Me and my body

Walking in the Dordogne

I recently discovered that my normal way of talking about my abnormal health conditions has always been self-deceiving! I always “talk myself up” with family and friends. I say I am getting better, when the truth is I am getting better but so incredibly slowly, that it’s almost invisible to me.

I want people to think of me as on the “up and up”. But the way bodies repair themselves is massively slow and very different to how we all talk about our bodies. The lightning fast way our mind thinks and talks has nothing in common with the speed at which our bodies operate.

I have watched on during eight years and counting, as my body actively returns its systems to normal balance after a sudden onset of arthritis, five heart and one prostate operation and one month of intensive, damaging but successful X-ray therapy. I have managed my Sleep Apnoea well since Autumn last year. At the end of last year, I had to recover from a broken wrist after a trip-fall in the street.

What have I learned? I now understand my body has its own timescales when it gets going to repair and regenerate.

I directly compare the timescales my body follows to what I see in the natural world. A seed lies dormant in the dark. It slowly sprouts. The new sprout grows a little day by day. It will become a flower or a shrub or a tree over time. The time this regeneration takes is so many days and weeks and months of gradual return to normal that I need hindsight to detect and comprehend the growth.

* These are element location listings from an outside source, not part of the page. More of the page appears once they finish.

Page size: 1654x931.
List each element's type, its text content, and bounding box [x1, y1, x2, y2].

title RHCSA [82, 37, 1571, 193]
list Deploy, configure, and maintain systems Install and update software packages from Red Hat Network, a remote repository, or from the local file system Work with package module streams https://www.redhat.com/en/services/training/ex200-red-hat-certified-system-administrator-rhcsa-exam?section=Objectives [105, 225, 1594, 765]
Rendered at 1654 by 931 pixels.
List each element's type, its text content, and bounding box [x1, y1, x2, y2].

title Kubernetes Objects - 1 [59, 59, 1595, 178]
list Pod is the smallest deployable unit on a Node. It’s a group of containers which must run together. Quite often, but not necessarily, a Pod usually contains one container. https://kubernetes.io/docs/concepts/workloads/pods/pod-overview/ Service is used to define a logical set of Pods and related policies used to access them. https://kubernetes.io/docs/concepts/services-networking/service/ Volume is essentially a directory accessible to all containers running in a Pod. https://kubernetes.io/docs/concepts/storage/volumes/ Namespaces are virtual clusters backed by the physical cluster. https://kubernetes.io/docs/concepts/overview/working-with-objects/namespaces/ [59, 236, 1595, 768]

I have discovered what joys await me when I can slow my expectations to be in balance with the processes my own body uses.

I used to reassure my friends and family how well I am doing every day. What I mean to say is how impatient, and even at times desperate my mind is with my inability to do the things I used to do at the speed I had been accustomed to do them. More difficult still is the way my mind lies to me and tells me I never ever will get better!

My mentor, Biodanza teacher and true soulfriend, Milarepa Malc Burgin used to say, “Be well. Go well”. This simple wish has become one of my guiding lights on this fantastic journey of re-Creation

As long as I take good care of myself, and I comply with my body’s demands in the way my family and friends wish me to when they say, “Take Care”, I can say with honesty, “I’m well and improving.”